» **THE DATA**:

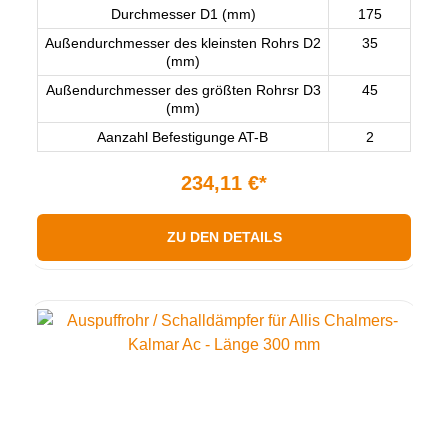
Durchmesser D1 (mm)
175
Außendurchmesser des kleinsten Rohrs D2
35
(mm)
Außendurchmesser des größten Rohrsr D3
45
(mm)
Aanzahl Befestigunge AT-B
2
234,11 €*
ZU DEN DETAILS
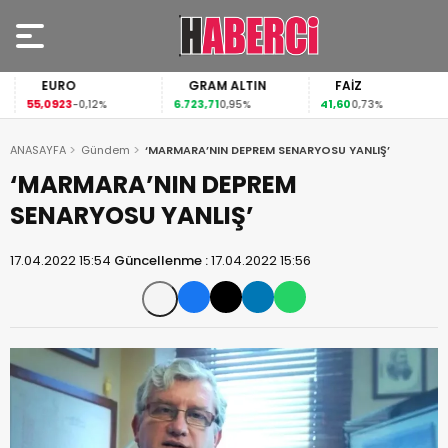
EURO
GRAM ALTIN
FAİZ
55,0923
6.723,71
41,60
-0,12%
0,95%
0,73%
ANASAYFA
Gündem
‘MARMARA’NIN DEPREM SENARYOSU YANLIŞ’
‘MARMARA’NIN DEPREM
SENARYOSU YANLIŞ’
17.04.2022 15:54
Güncellenme :
17.04.2022 15:56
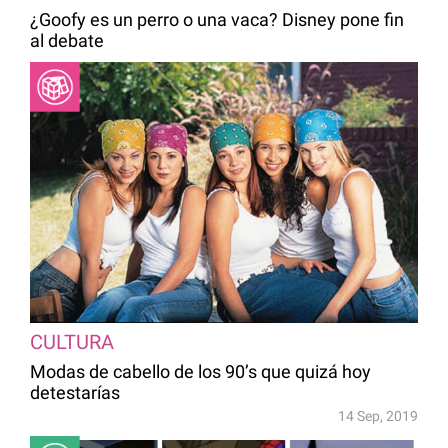
¿Goofy es un perro o una vaca? Disney pone fin
al debate
CULTURA
Modas de cabello de los 90’s que quizá hoy
detestarías
14 Sep, 2019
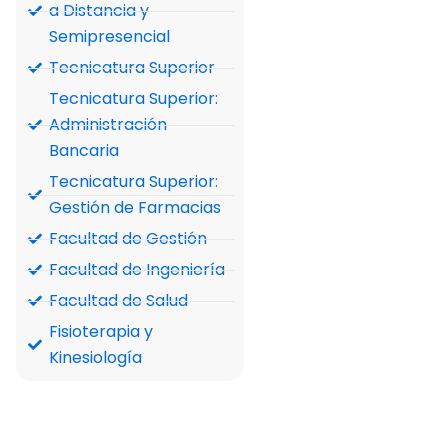
a Distancia y
Semipresencial
Tecnicatura Superior
Tecnicatura Superior:
Administración
Bancaria
Tecnicatura Superior:
Gestión de Farmacias
Facultad de Gestión
Facultad de Ingeniería
Facultad de Salud
Fisioterapia y
Kinesiología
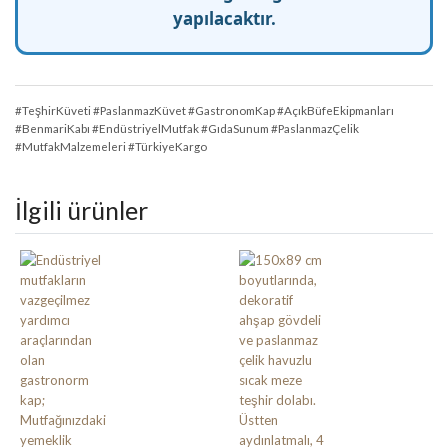
yapılacaktır.
#TeşhirKüveti #PaslanmazKüvet #GastronomKap #AçıkBüfeEkipmanları
#BenmariKabı #EndüstriyelMutfak #GıdaSunum #PaslanmazÇelik
#MutfakMalzemeleri #TürkiyeKargo
İlgili ürünler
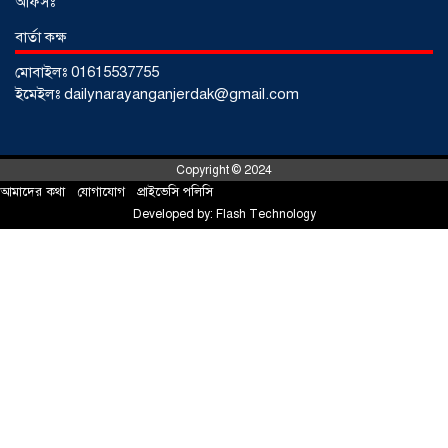
অফিসঃ
বার্তা কক্ষ
মোবাইলঃ 01615537755
ইমেইলঃ dailynarayanganjerdak@gmail.com
Copyright © 2024
আমাদের কথা
!
যোগাযোগ
!
প্রাইভেসি পলিসি
Developed by:
Flash Technology
সোনারগাঁয়ে ৬৮ পিস ইয়াবাসহ নারী মাদক
ব্যবসায়ী গ্রেফতার
০৩ আগস্ট ২০২৬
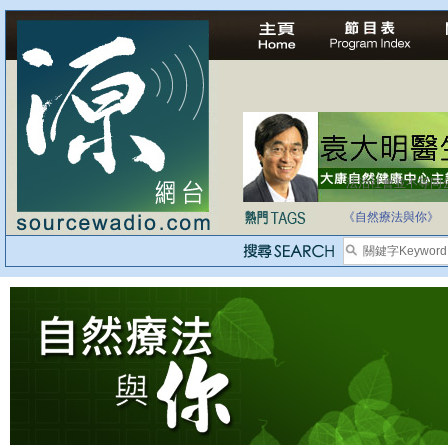
法治社會並不等同
自家教育合法化-
《自然療法與你》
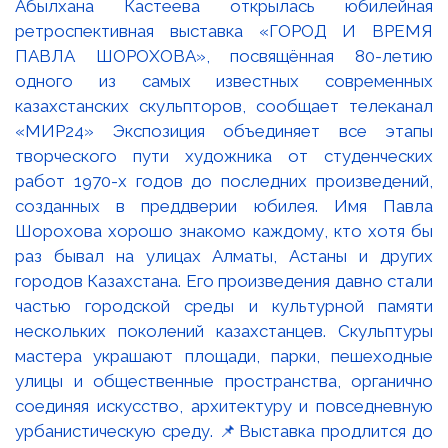
Абылхана Кастеева открылась юбилейная
ретроспективная выставка «ГОРОД И ВРЕМЯ
ПАВЛА ШОРОХОВА», посвящённая 80-летию
одного из самых известных современных
казахстанских скульпторов, сообщает телеканал
«МИР24» Экспозиция объединяет все этапы
творческого пути художника от студенческих
работ 1970-х годов до последних произведений,
созданных в преддверии юбилея. Имя Павла
Шорохова хорошо знакомо каждому, кто хотя бы
раз бывал на улицах Алматы, Астаны и других
городов Казахстана. Его произведения давно стали
частью городской среды и культурной памяти
нескольких поколений казахстанцев. Скульптуры
мастера украшают площади, парки, пешеходные
улицы и общественные пространства, органично
соединяя искусство, архитектуру и повседневную
урбанистическую среду. 📌Выставка продлится до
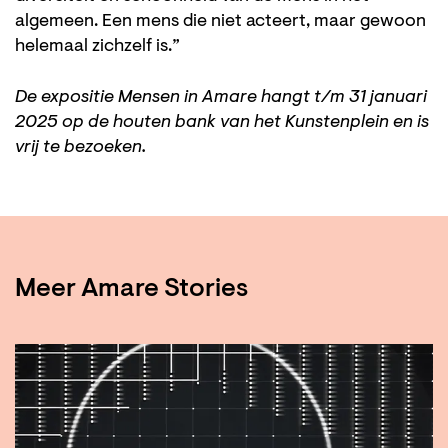
algemeen. Een mens die niet acteert, maar gewoon
helemaal zichzelf is.”
De expositie Mensen in Amare hangt t/m 31 januari
2025 op de houten bank van het Kunstenplein en is
vrij te bezoeken.
Meer Amare Stories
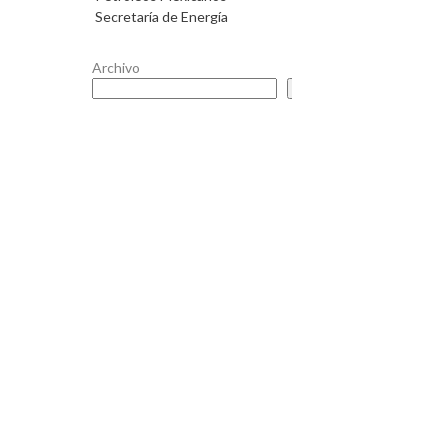
Secretaría de Energía
Archivo
Buscar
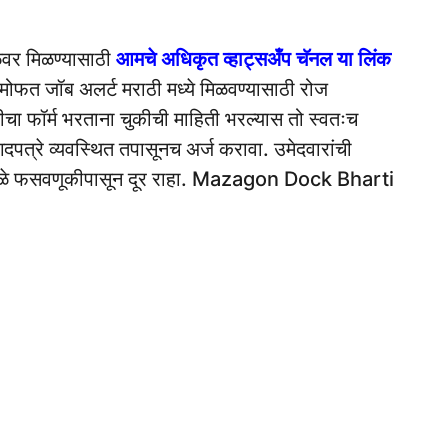
ळेवर मिळण्यासाठी
आमचे अधिकृत व्हाट्सअँप चॅनल या लिंक
मोफत जॉब अलर्ट मराठी मध्ये मिळवण्यासाठी रोज
रतीचा फॉर्म भरताना चुकीची माहिती भरल्यास तो स्वतःच
दपत्रे व्यवस्थित तपासूनच अर्ज करावा. उमेदवारांची
त्यामुळे फसवणूकीपासून दूर राहा. Mazagon Dock Bharti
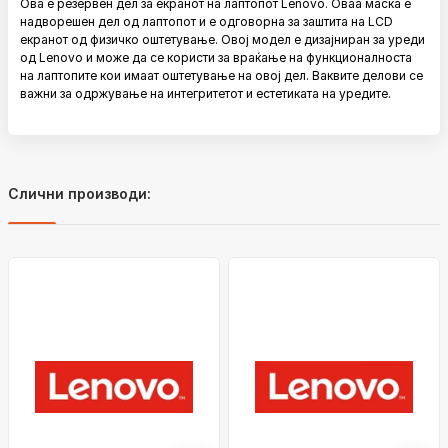
Ова е резервен дел за екранот на лаптопот Lenovo.
Оваа маска е
надворешен дел од лаптопот и е одговорна за заштита на LCD
екранот од физичко оштетување.
Овој модел е дизајниран за уреди
од Lenovo и може да се користи за враќање на функционалноста
на лаптопите кои имаат оштетување на овој дел.
Ваквите делови се
важни за одржување на интегритетот и естетиката на уредите.
Слични производи:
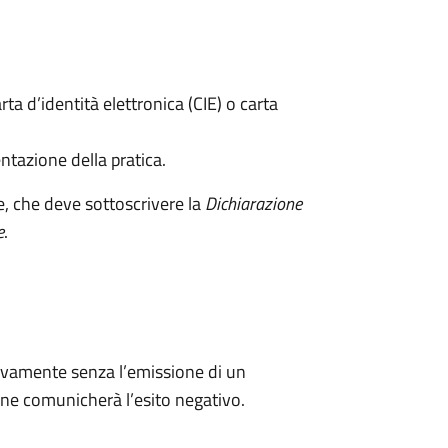
rta d’identità elettronica (CIE) o carta
ntazione della pratica.
e, che deve sottoscrivere la
Dichiarazione
e
.
ivamente senza l’emissione di un
ne comunicherà l’esito negativo.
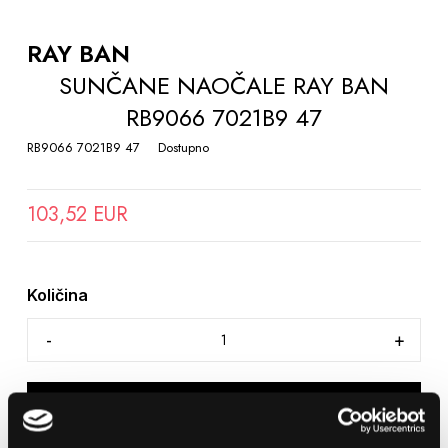
TO
THE
RAY BAN
BEGINNING
SUNČANE NAOČALE RAY BAN
OF
RB9066 7021B9 47
THE
IMAGES
RB9066 7021B9 47
Dostupno
GALLERY
103,52 EUR
Količina
DODAJTE U KOŠARICU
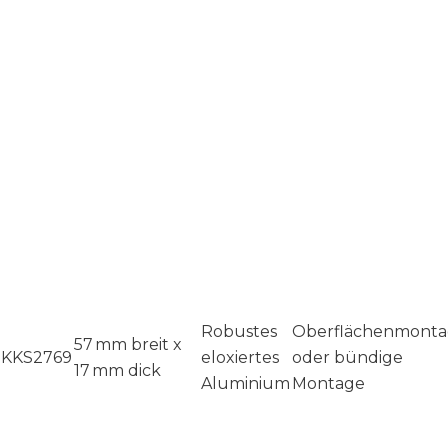
Robustes
Oberflächenmont
57 mm breit x
KKS2769
eloxiertes
oder bündige
17 mm dick
Aluminium
Montage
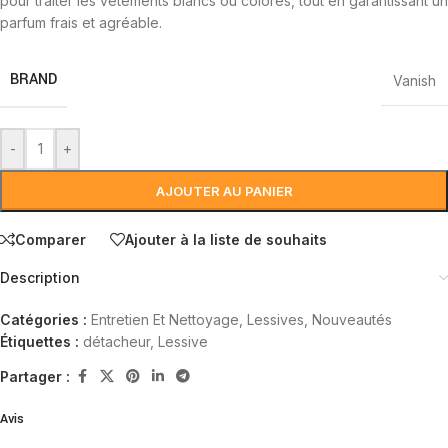
pour traiter les vêtements blancs ou colorés, tout en garantissant un
parfum frais et agréable.
BRAND
Vanish
-
+
AJOUTER AU PANIER
Comparer
Ajouter à la liste de souhaits
Description
Catégories :
Entretien Et Nettoyage
,
Lessives
,
Nouveautés
Étiquettes :
détacheur
,
Lessive
Partager :
Avis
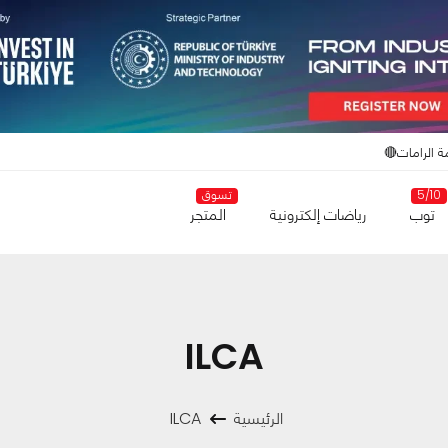
ة الرامات🔴
5/10
تسوق
توب
رياضات إلكترونية
المتجر
ILCA
الرئيسية
ILCA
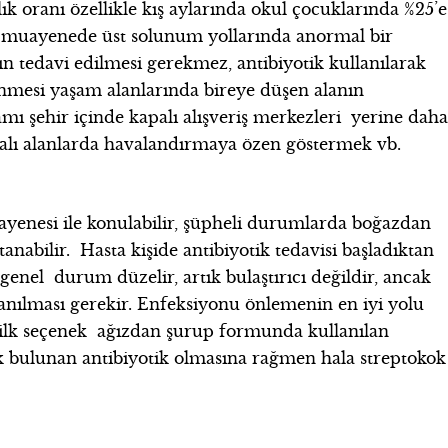
ılık oranı özellikle kış aylarında okul çocuklarında %25’e
 ve muayenede üst solunum yollarında anormal bir
tedavi edilmesi gerekmez, antibiyotik kullanılarak
lenmesi yaşam alanlarında bireye düşen alanın
ı şehir içinde kapalı alışveriş merkezleri yerine dah
apalı alanlarda havalandırmaya özen göstermek vb.
ayenesi ile konulabilir, şüpheli durumlarda boğazdan
anabilir. Hasta kişide antibiyotik tedavisi başladıktan
genel durum düzelir, artık bulaştırıcı değildir, ancak
lanılması gerekir. Enfeksiyonu önlemenin en iyi yolu
e ilk seçenek ağızdan şurup formunda kullanılan
lk bulunan antibiyotik olmasına rağmen hala streptokok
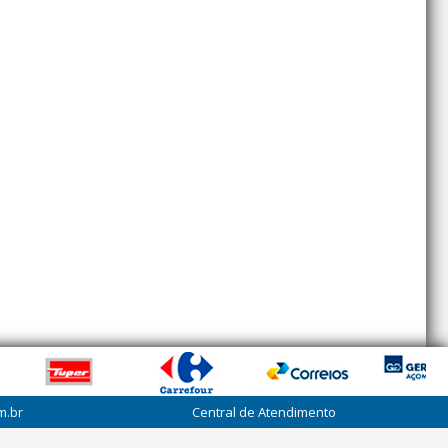
m.br
Central de Atendimento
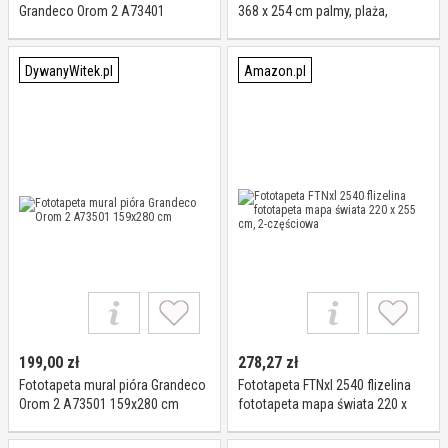
Grandeco Orom 2 A73401
368 x 254 cm palmy, plaża,
159x280 cm
morze, morze, południowe
morze, urlop, tapeta
DywanyWitek.pl
Amazon.pl
199,00
zł
278,27
zł
Fototapeta mural pióra Grandeco
Fototapeta FTNxl 2540 flizelina
Orom 2 A73501 159x280 cm
fototapeta mapa świata 220 x
255 cm, 2-częściowa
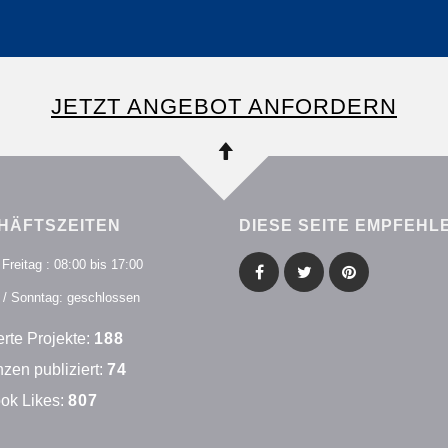
JETZT ANGEBOT ANFORDERN
HÄFTSZEITEN
DIESE SEITE EMPFEHL
Freitag : 08:00 bis 17:00
/ Sonntag: geschlossen
erte Projekte:
219
zen publiziert:
86
ok Likes
:
950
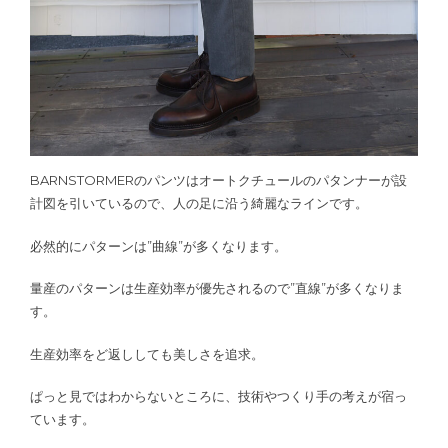
BARNSTORMERのパンツはオートクチュールのパタンナーが設
計図を引いているので、人の足に沿う綺麗なラインです。
必然的にパターンは”曲線”が多くなります。
量産のパターンは生産効率が優先されるので”直線”が多くなりま
す。
生産効率をど返ししても美しさを追求。
ぱっと見ではわからないところに、技術やつくり手の考えが宿っ
ています。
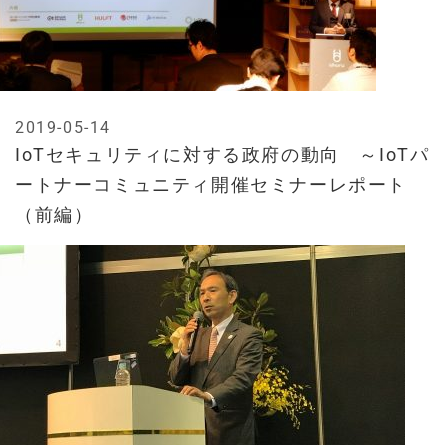
2019-05-14
IoTセキュリティに対する政府の動向 ～IoTパ
ートナーコミュニティ開催セミナーレポート
（前編）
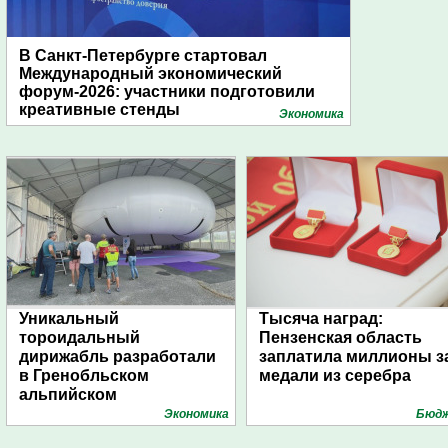
В Санкт-Петербурге стартовал
Международный экономический
форум-2026: участники подготовили
креативные стенды
Экономика
Уникальный
Тысяча наград:
тороидальный
Пензенская область
дирижабль разработали
заплатила миллионы з
в Гренобльском
медали из серебра
альпийском
университете
Экономика
Бюд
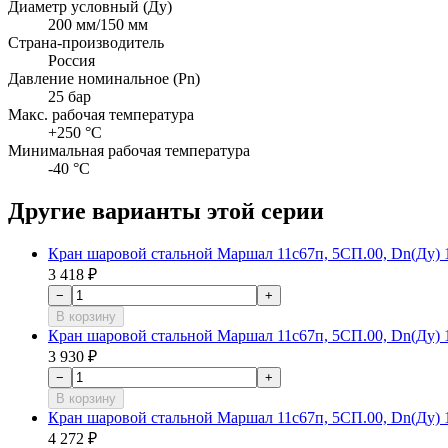
Диаметр условный (Ду)
200 мм/150 мм
Страна-производитель
Россия
Давление номинальное (Pn)
25 бар
Макс. рабочая температура
+250 °C
Минимальная рабочая температура
-40 °C
Другие варианты этой серии
Кран шаровой стальной Маршал 11с67п, 5СП.00, Dn(Ду) 10
3 418 ₽
−
+
В корзину
Кран шаровой стальной Маршал 11с67п, 5СП.00, Dn(Ду) 10
3 930 ₽
−
+
В корзину
Кран шаровой стальной Маршал 11с67п, 5СП.00, Dn(Ду) 10
4 272 ₽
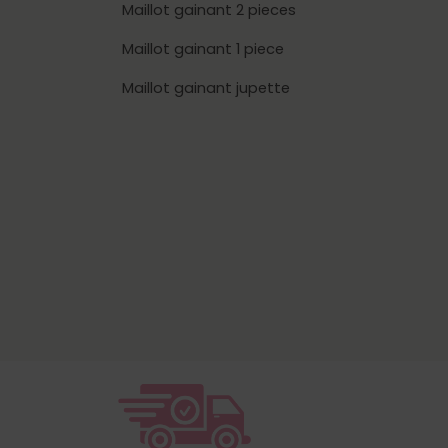
Maillot gainant 2 pieces
Maillot gainant 1 piece
Maillot gainant jupette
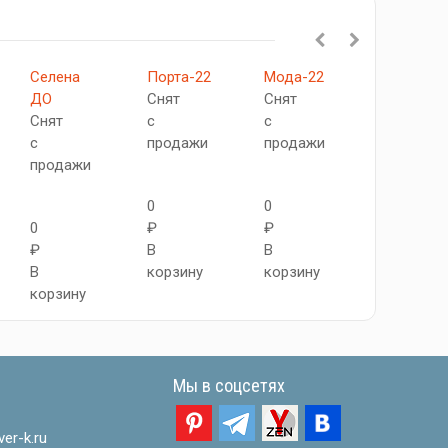
Селена
Порта-22
Мода-22
Парма
ДО
Снят
Снят
ДО
Снят
с
с
Снят
с
продажи
продажи
с
продажи
продажи
0
0
0
₽
₽
0
₽
В
В
₽
В
корзину
корзину
В
корзину
корзину
Мы в соцсетях
er-k.ru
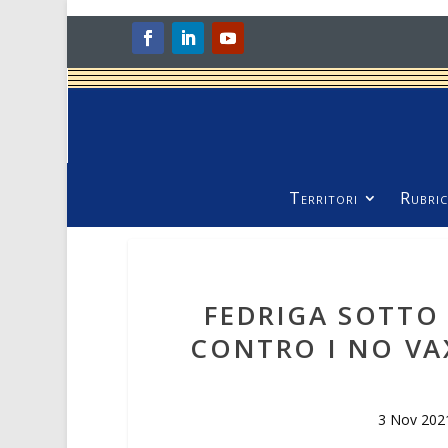
Territori
Rubric
FEDRIGA SOTTO
CONTRO I NO VAX
3 Nov 202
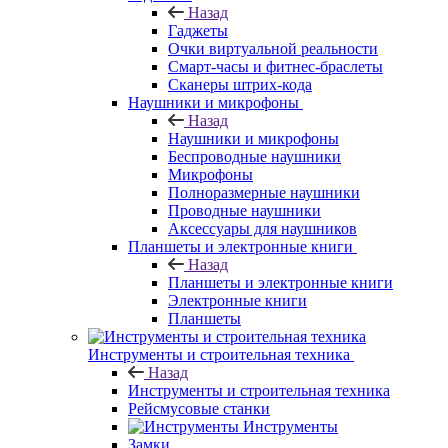
Назад
Гаджеты
Очки виртуальной реальности
Смарт-часы и фитнес-браслеты
Сканеры штрих-кода
Наушники и микрофоны
Назад
Наушники и микрофоны
Беспроводные наушники
Микрофоны
Полноразмерные наушники
Проводные наушники
Аксессуары для наушников
Планшеты и электронные книги
Назад
Планшеты и электронные книги
Электронные книги
Планшеты
Инструменты и строительная техника
Назад
Инструменты и строительная техника
Рейсмусовые станки
Инструменты
Замки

» **TASK DESCRIPTION**:
Please copy every line of the material that contains the word "Orom".

» **SOLVED PROBLEM**:
Grandeco Orom 2 A73401
Orom 2 A73501 159x280 cm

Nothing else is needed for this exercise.